Cheat-Seeking Missles

Wednesday, February 28, 2007

When Covering Global Warming, Why Bother With Facts?

A BBC story caught my attention with this line:
This will be the fourth [International Polar Year] since 1882 but the first one in which the impact of man-made global warming will be clearly visible at both poles.
"Man-made global warming!?" When was that proved? No qualifications? Really? Was not even a teensy degree of it caused by well-established natural climatological cycles?

Then, a couple inches down, this:
The southern polar ice sheet holds 90% of the world's fresh water.

If it all melted, global sea levels would rise by 200 metres. (650 feet).
Ninety percent? 650 feet? Just in Antarctica? Never having heard those stats before, off to Ask.com I went. It didn't take long to find less sensationalistic stats:
  • First, even though the Earth has a great deal of water, only about 3% of this supply is made up of freshwater. (Kaufman and Franz, 1993, 281). Of this amount 75% is locked up in the polar ice caps. (source)
  • Just 3 percent of the world’s water exists as fresh water—2 percent is locked in the polar ice caps; less than 1 percent resides in freshwater lakes and streams. [That would be 66.7%] (source)
  • If just 10 percent of the water locked in these frozen [polar, north and south] reservoirs is added to the oceans, geologists predict that sea levels will rise by more than 20 feet .... [Then 100% melt would equal 200 feet.] (Scientific American)
  • Scientists at the U.S. Geological Survey estimate that If all of the ice sitting on land in Greenland and Antarctica melted it would cause global sea levels to rise by about 215 feet, or about 65 meters. (USAToday)
BBC's ocean-rise stat is just three times overstated. Bloody Blimey! Don't they have any fact-checkers over there in England? Or do they just have sensation-verifiers?

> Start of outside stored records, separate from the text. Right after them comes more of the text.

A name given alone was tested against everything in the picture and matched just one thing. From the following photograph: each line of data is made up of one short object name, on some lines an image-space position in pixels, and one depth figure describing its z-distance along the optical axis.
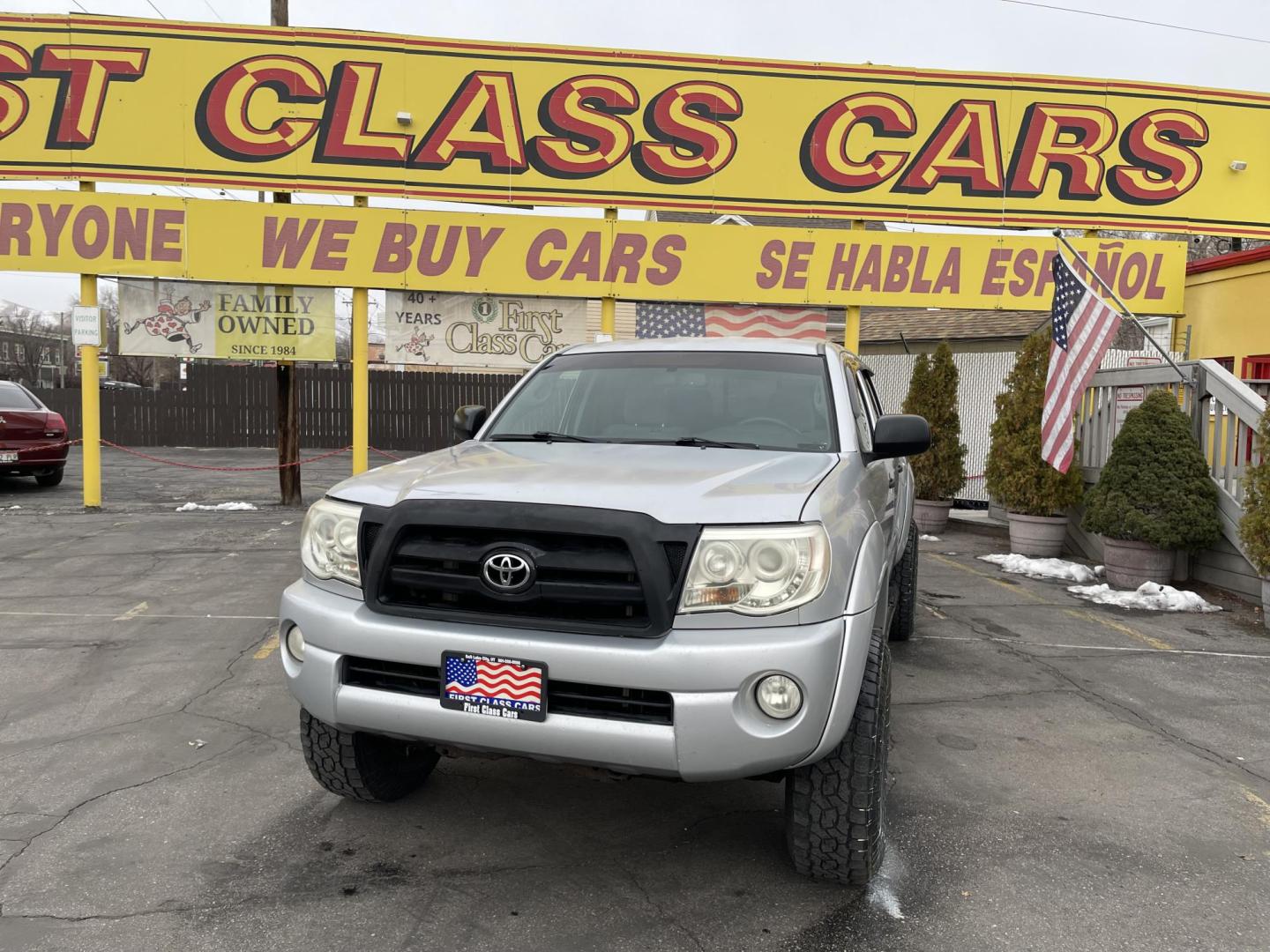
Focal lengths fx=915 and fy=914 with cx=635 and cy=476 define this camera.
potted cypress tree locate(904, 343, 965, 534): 11.66
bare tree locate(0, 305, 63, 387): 59.78
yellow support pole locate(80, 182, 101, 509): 11.45
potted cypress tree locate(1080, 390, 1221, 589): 7.75
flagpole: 8.13
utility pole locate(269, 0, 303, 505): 12.33
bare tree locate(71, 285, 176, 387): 44.66
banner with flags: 12.04
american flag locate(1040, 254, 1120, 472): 8.18
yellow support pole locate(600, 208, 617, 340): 11.84
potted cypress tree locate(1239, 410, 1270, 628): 6.68
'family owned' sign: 11.55
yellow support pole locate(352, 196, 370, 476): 11.79
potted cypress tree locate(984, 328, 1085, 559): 9.57
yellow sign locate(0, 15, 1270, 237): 11.27
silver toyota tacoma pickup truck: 2.56
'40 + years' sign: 11.84
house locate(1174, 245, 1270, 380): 11.01
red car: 12.91
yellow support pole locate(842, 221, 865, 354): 12.19
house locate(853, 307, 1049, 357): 19.20
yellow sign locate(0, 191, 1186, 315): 11.38
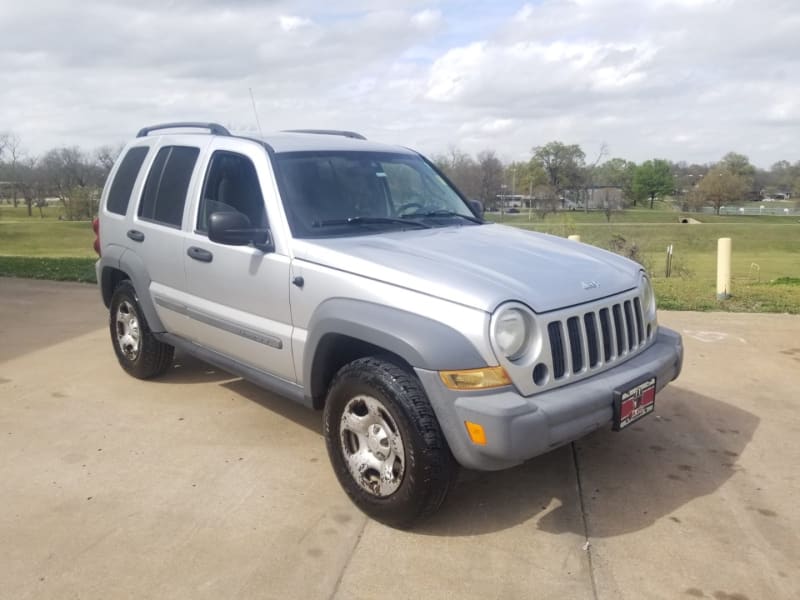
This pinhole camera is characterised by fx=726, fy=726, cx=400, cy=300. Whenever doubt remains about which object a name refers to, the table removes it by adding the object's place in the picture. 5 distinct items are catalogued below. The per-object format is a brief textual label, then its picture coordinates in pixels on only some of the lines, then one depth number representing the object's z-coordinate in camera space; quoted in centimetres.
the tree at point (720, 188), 8744
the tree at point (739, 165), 9694
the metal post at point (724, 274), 952
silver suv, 319
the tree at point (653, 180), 9731
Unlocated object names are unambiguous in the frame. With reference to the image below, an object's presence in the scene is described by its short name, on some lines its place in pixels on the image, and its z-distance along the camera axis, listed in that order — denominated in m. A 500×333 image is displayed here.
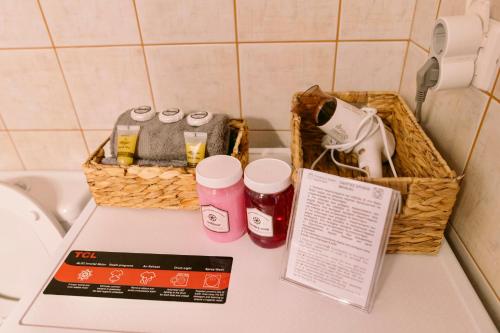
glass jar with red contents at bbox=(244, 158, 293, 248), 0.54
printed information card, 0.46
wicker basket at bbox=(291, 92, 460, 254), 0.48
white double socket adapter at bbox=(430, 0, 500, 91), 0.46
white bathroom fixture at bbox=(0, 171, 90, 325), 0.84
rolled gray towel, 0.67
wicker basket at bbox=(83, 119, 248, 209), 0.63
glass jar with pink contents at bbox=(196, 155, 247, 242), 0.56
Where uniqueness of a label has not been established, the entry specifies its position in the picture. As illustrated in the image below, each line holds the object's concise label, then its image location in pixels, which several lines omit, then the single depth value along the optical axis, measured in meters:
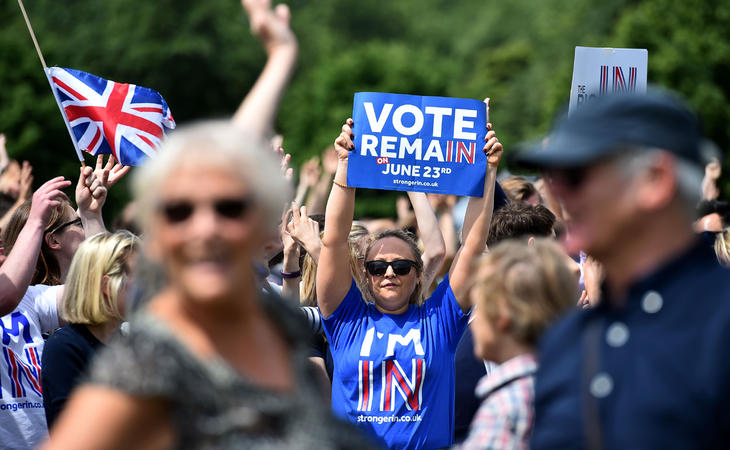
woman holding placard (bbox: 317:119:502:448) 9.16
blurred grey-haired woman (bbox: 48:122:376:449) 3.86
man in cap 4.21
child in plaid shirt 5.23
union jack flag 12.20
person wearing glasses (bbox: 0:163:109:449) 8.62
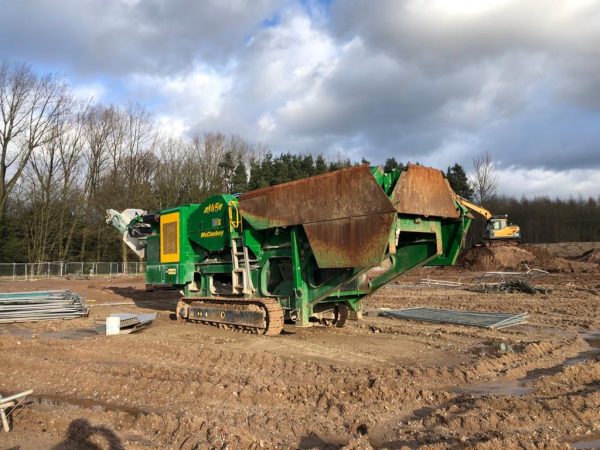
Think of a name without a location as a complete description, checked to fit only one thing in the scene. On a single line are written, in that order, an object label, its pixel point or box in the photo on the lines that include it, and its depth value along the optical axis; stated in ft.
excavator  132.16
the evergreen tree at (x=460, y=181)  198.72
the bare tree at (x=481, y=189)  201.36
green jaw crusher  27.58
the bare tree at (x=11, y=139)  133.61
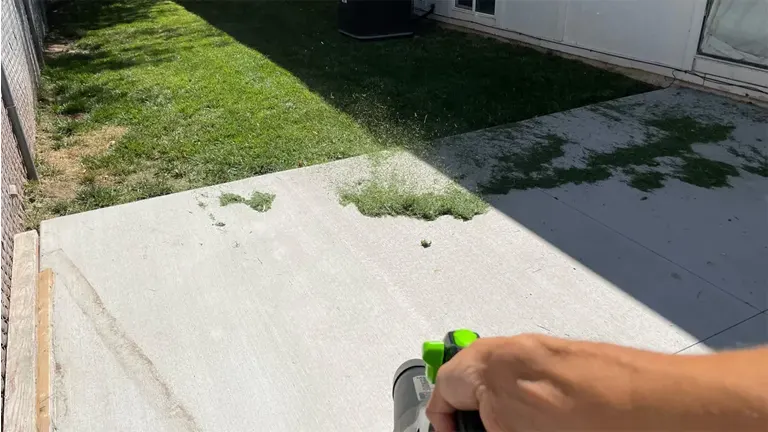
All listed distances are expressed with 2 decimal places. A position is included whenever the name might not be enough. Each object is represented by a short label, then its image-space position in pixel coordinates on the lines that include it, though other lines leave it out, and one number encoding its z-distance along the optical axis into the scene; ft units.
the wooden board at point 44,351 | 7.55
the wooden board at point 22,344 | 7.27
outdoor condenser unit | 28.48
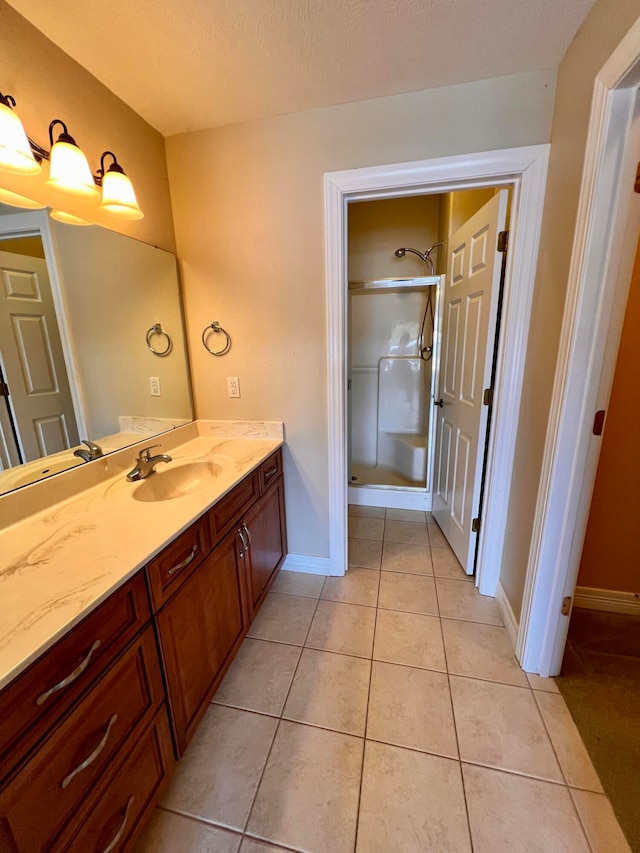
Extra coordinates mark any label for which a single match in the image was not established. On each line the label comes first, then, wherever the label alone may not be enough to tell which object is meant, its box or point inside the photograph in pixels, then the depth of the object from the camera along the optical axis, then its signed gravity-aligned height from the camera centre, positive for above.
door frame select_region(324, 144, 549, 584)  1.41 +0.35
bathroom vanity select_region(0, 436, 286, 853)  0.61 -0.71
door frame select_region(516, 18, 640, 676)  0.98 +0.02
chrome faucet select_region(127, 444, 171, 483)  1.40 -0.46
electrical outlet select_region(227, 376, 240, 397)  1.88 -0.18
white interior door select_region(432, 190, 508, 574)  1.65 -0.10
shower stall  2.89 -0.35
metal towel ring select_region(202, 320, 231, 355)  1.82 +0.12
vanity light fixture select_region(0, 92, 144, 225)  0.97 +0.60
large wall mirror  1.08 +0.05
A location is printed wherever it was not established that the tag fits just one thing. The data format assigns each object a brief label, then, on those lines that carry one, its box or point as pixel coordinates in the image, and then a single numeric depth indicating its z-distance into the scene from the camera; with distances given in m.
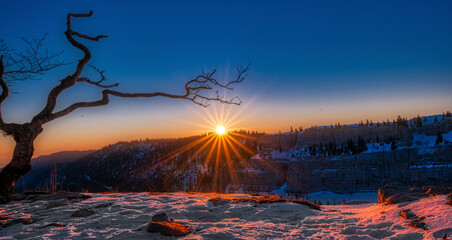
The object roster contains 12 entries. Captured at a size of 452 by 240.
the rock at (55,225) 4.37
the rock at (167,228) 3.85
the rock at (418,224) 3.73
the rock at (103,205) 5.93
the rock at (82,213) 5.07
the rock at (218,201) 6.44
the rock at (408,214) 4.27
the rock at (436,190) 6.00
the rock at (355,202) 8.48
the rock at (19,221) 4.43
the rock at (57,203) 6.01
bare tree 7.54
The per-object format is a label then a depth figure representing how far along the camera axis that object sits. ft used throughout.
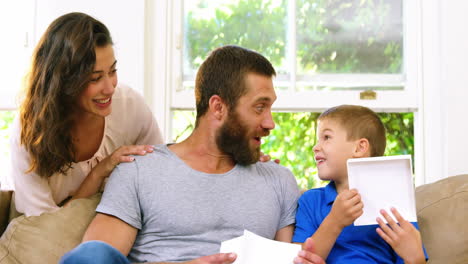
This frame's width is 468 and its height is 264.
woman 5.73
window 8.89
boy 5.18
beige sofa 5.57
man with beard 5.50
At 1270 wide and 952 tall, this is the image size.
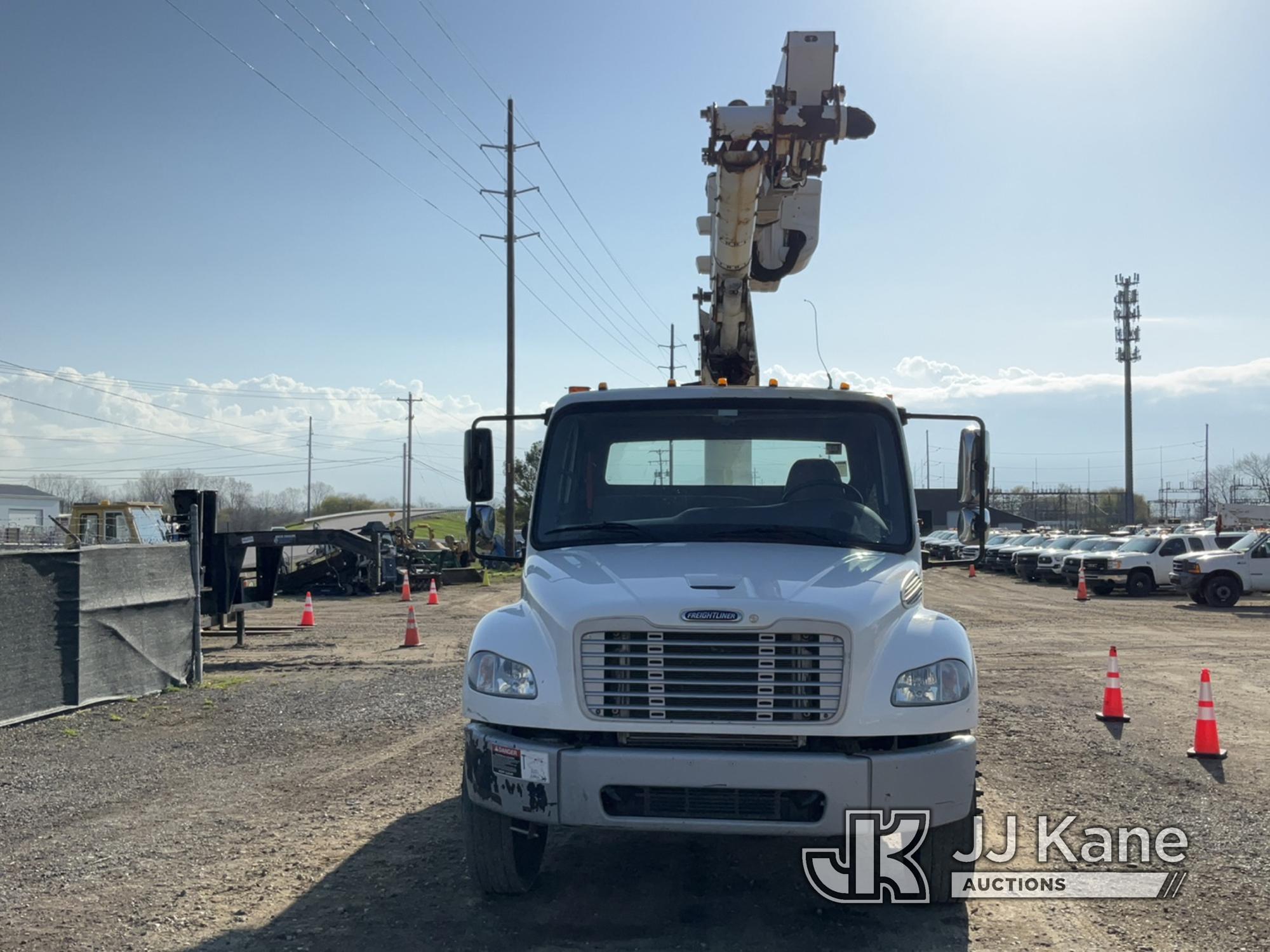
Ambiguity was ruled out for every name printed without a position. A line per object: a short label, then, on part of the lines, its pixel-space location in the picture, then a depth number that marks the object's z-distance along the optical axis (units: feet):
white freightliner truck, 14.96
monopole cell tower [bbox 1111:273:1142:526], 212.64
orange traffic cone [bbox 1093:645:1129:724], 33.37
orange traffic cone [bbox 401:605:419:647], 55.07
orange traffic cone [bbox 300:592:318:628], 64.85
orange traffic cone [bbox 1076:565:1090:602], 88.69
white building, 279.90
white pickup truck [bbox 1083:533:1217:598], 94.48
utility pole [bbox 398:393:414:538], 296.71
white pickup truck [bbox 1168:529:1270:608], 82.28
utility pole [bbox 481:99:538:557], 111.75
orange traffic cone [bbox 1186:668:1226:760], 27.99
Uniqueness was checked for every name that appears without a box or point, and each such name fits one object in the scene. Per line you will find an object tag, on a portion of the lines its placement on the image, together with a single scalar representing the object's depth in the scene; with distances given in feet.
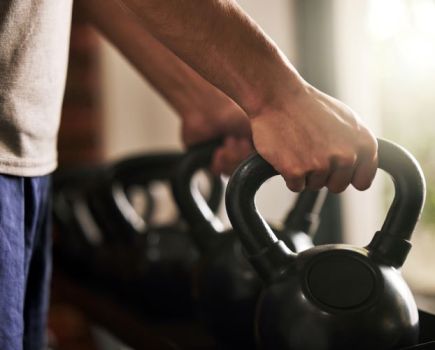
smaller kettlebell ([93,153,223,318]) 3.42
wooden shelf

Of course, none of this matters because not even the whackiest Warmie is predicting anything remotely approaching a total meltdown of the polar icecaps. BBC's use of total ice-meltdown stats is no less bizarre than if they had written a story on the war in Iraq saying, "If all the American and British troops in Iraq were killed ..."

But it's a story on global warming. Accuracy is hardly mandatory; heck, it's not even expected.